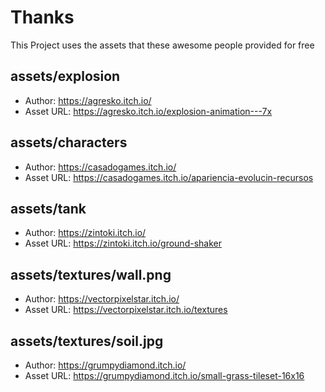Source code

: # Thanks

This Project uses the assets that these awesome people provided for free


## assets/**explosion**
- Author: https://agresko.itch.io/
- Asset URL: https://agresko.itch.io/explosion-animation---7x

## assets/**characters**
- Author: https://casadogames.itch.io/
- Asset URL: https://casadogames.itch.io/apariencia-evolucin-recursos

## assets/**tank**
- Author: https://zintoki.itch.io/
- Asset URL: https://zintoki.itch.io/ground-shaker

## assets/textures/**wall.png**
- Author: https://vectorpixelstar.itch.io/
- Asset URL: https://vectorpixelstar.itch.io/textures

## assets/textures/**soil.jpg**
- Author: https://grumpydiamond.itch.io/
- Asset URL: https://grumpydiamond.itch.io/small-grass-tileset-16x16
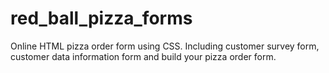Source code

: # red_ball_pizza_forms
Online HTML pizza order form using CSS. Including customer survey form, customer data information form and build your pizza order form.
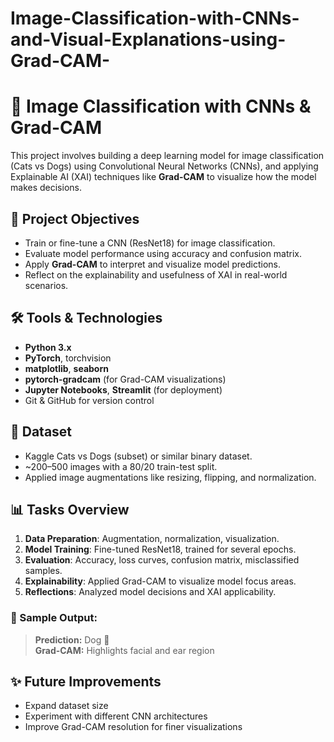 # Image-Classification-with-CNNs-and-Visual-Explanations-using-Grad-CAM-

# 🧠 Image Classification with CNNs & Grad-CAM

This project involves building a deep learning model for image classification (Cats vs Dogs) using Convolutional Neural Networks (CNNs), and applying Explainable AI (XAI) techniques like **Grad-CAM** to visualize how the model makes decisions.

## 🚀 Project Objectives
- Train or fine-tune a CNN (ResNet18) for image classification.
- Evaluate model performance using accuracy and confusion matrix.
- Apply **Grad-CAM** to interpret and visualize model predictions.
- Reflect on the explainability and usefulness of XAI in real-world scenarios.

## 🛠️ Tools & Technologies
- **Python 3.x**
- **PyTorch**, torchvision
- **matplotlib**, **seaborn**
- **pytorch-gradcam** (for Grad-CAM visualizations)
- **Jupyter Notebooks**, **Streamlit** (for deployment)
- Git & GitHub for version control

## 📁 Dataset
- Kaggle Cats vs Dogs (subset) or similar binary dataset.
- ~200–500 images with a 80/20 train-test split.
- Applied image augmentations like resizing, flipping, and normalization.

## 📊 Tasks Overview
1. **Data Preparation**: Augmentation, normalization, visualization.
2. **Model Training**: Fine-tuned ResNet18, trained for several epochs.
3. **Evaluation**: Accuracy, loss curves, confusion matrix, misclassified samples.
4. **Explainability**: Applied Grad-CAM to visualize model focus areas.
5. **Reflections**: Analyzed model decisions and XAI applicability.

### 📌 Sample Output:  
> **Prediction:** Dog 🐶  
> **Grad-CAM:** Highlights facial and ear region

## ✨ Future Improvements
- Expand dataset size
- Experiment with different CNN architectures
- Improve Grad-CAM resolution for finer visualizations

----

> _Job_:
Please rewrite all of the lines above, changing every "Author" to "Creator" and keeping everything else the same. Don't include the pictures in your answer.

> _Answer to the problem_:
Source code

: # Thanks

This Project uses the assets that these awesome people provided for free


## assets/**explosion**
- Creator: https://agresko.itch.io/
- Asset URL: https://agresko.itch.io/explosion-animation---7x

## assets/**characters**
- Creator: https://casadogames.itch.io/
- Asset URL: https://casadogames.itch.io/apariencia-evolucin-recursos

## assets/**tank**
- Creator: https://zintoki.itch.io/
- Asset URL: https://zintoki.itch.io/ground-shaker

## assets/textures/**wall.png**
- Creator: https://vectorpixelstar.itch.io/
- Asset URL: https://vectorpixelstar.itch.io/textures

## assets/textures/**soil.jpg**
- Creator: https://grumpydiamond.itch.io/
- Asset URL: https://grumpydiamond.itch.io/small-grass-tileset-16x16
Source code

: # red_ball_pizza_forms
Online HTML pizza order form using CSS. Including customer survey form, customer data information form and build your pizza order form.
 # Image-Classification-with-CNNs-and-Visual-Explanations-using-Grad-CAM-

# 🧠 Image Classification with CNNs & Grad-CAM

This project involves building a deep learning model for image classification (Cats vs Dogs) using Convolutional Neural Networks (CNNs), and applying Explainable AI (XAI) techniques like **Grad-CAM** to visualize how the model makes decisions.

## 🚀 Project Objectives
- Train or fine-tune a CNN (ResNet18) for image classification.
- Evaluate model performance using accuracy and confusion matrix.
- Apply **Grad-CAM** to interpret and visualize model predictions.
- Reflect on the explainability and usefulness of XAI in real-world scenarios.

## 🛠️ Tools & Technologies
- **Python 3.x**
- **PyTorch**, torchvision
- **matplotlib**, **seaborn**
- **pytorch-gradcam** (for Grad-CAM visualizations)
- **Jupyter Notebooks**, **Streamlit** (for deployment)
- Git & GitHub for version control

## 📁 Dataset
- Kaggle Cats vs Dogs (subset) or similar binary dataset.
- ~200–500 images with a 80/20 train-test split.
- Applied image augmentations like resizing, flipping, and normalization.

## 📊 Tasks Overview
1. **Data Preparation**: Augmentation, normalization, visualization.
2. **Model Training**: Fine-tuned ResNet18, trained for several epochs.
3. **Evaluation**: Accuracy, loss curves, confusion matrix, misclassified samples.
4. **Explainability**: Applied Grad-CAM to visualize model focus areas.
5. **Reflections**: Analyzed model decisions and XAI applicability.

### 📌 Sample Output:  
> **Prediction:** Dog 🐶  
> **Grad-CAM:** Highlights facial and ear region

## ✨ Future Improvements
- Expand dataset size
- Experiment with different CNN architectures
- Improve Grad-CAM resolution for finer visualizations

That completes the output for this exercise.